▸ Sección de texto
####
Fuentes: Sin Permiso

El 17 de mayo de 1972, en Milán, un hombre es abatido a bocajarro. Su nombre: Luigi Calabresi, jefe de la sección política de la policía milanesa. Retrato-robot del asesino: hombre joven, pelo castaño, metro ochenta de estatura. Falsamente absorbido en la lectura de un periódico, el asesino esperaba a su víctima a la salida […]

El 17 de mayo de 1972, en Milán, un hombre es abatido a bocajarro. Su nombre: Luigi Calabresi, jefe de la sección política de la policía milanesa. Retrato-robot del asesino: hombre joven, pelo castaño, metro ochenta de estatura. Falsamente absorbido en la lectura de un periódico, el asesino esperaba a su víctima a la salida de su domicilio. Se fugó a bordo de un Fiat 125 azul.
####
▸ Consigna A
Responde según el texto sobre el asesinato de Luigi Calabresi:
(i) ¿Qué cargo ocupaba Luigi Calabresi?
(ii) ¿Qué estatura tenía el asesino según el retrato-robot?
(iii) ¿En qué vehículo se fugó el asesino?
▸ Consigna B
Retoma el texto sobre el asesinato de Luigi Calabresi justo después de la frase que termina en "Fiat 125 azul".
####
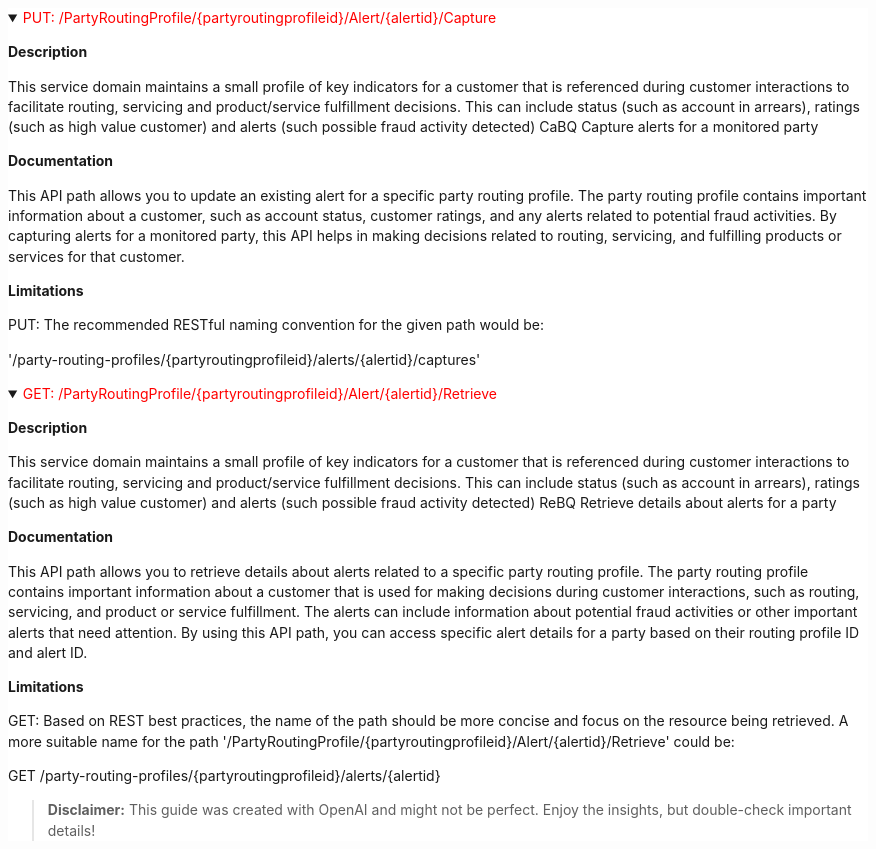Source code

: </details>

<details open>
  <summary><span style='color:red;'>PUT: /PartyRoutingProfile/{partyroutingprofileid}/Alert/{alertid}/Capture</span></summary>

  **Description**

  This service domain maintains a small profile of key indicators for a customer that is referenced during customer interactions to facilitate routing, servicing and product/service fulfillment decisions. This can include status (such as account in arrears), ratings (such as high value customer) and alerts (such possible fraud activity detected) CaBQ Capture alerts for a monitored party

  **Documentation**

  This API path allows you to update an existing alert for a specific party routing profile. The party routing profile contains important information about a customer, such as account status, customer ratings, and any alerts related to potential fraud activities. By capturing alerts for a monitored party, this API helps in making decisions related to routing, servicing, and fulfilling products or services for that customer.

  **Limitations**

  PUT: The recommended RESTful naming convention for the given path would be:

'/party-routing-profiles/{partyroutingprofileid}/alerts/{alertid}/captures'

</details>

<details open>
  <summary><span style='color:red;'>GET: /PartyRoutingProfile/{partyroutingprofileid}/Alert/{alertid}/Retrieve</span></summary>

  **Description**

  This service domain maintains a small profile of key indicators for a customer that is referenced during customer interactions to facilitate routing, servicing and product/service fulfillment decisions. This can include status (such as account in arrears), ratings (such as high value customer) and alerts (such possible fraud activity detected) ReBQ Retrieve details about alerts for a party

  **Documentation**

  This API path allows you to retrieve details about alerts related to a specific party routing profile. The party routing profile contains important information about a customer that is used for making decisions during customer interactions, such as routing, servicing, and product or service fulfillment. The alerts can include information about potential fraud activities or other important alerts that need attention. By using this API path, you can access specific alert details for a party based on their routing profile ID and alert ID.

  **Limitations**

  GET: Based on REST best practices, the name of the path should be more concise and focus on the resource being retrieved. A more suitable name for the path '/PartyRoutingProfile/{partyroutingprofileid}/Alert/{alertid}/Retrieve' could be:

GET /party-routing-profiles/{partyroutingprofileid}/alerts/{alertid}

</details>

> **Disclaimer:** This guide was created with OpenAI and might not be perfect. Enjoy the insights, but double-check important details!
####
▸ Espacio de respuesta A
(i) Jefe de la sección política de la policía milanesa.
(ii) Un metro ochenta.
(iii) En un Fiat 125 azul.

▸ Espacio de respuesta B
Permanentemente viva en la consciencia colectiva italiana, esta muerte es una de las más perturbadoras de los «años de plomo». Una de las más embarazosas, también. El proceso a que dio lugar, totalmente construido a partir de la palabra «contradictoria y vacilante» de un pseudoarrepentido, culminó con la condena a veintidós años cárcel de Adriano Sofri, uno de los dirigentes del mayo del 68 italiano.

¿Un Dreyfus transalpino? Es lo que siempre ha sostenido el historiador italiano Carlo Ginzburg, cuyo nombre viene inmediatamente a la mente cuando se evoca este asunto. Como Voltaire con Calas, como Zola con Dreyfus, Ginzburg, convencido de la inocencia de su amigo Sofri, se lanzó a cuerpo descubierto a esta batalla por el derecho y por la verdad.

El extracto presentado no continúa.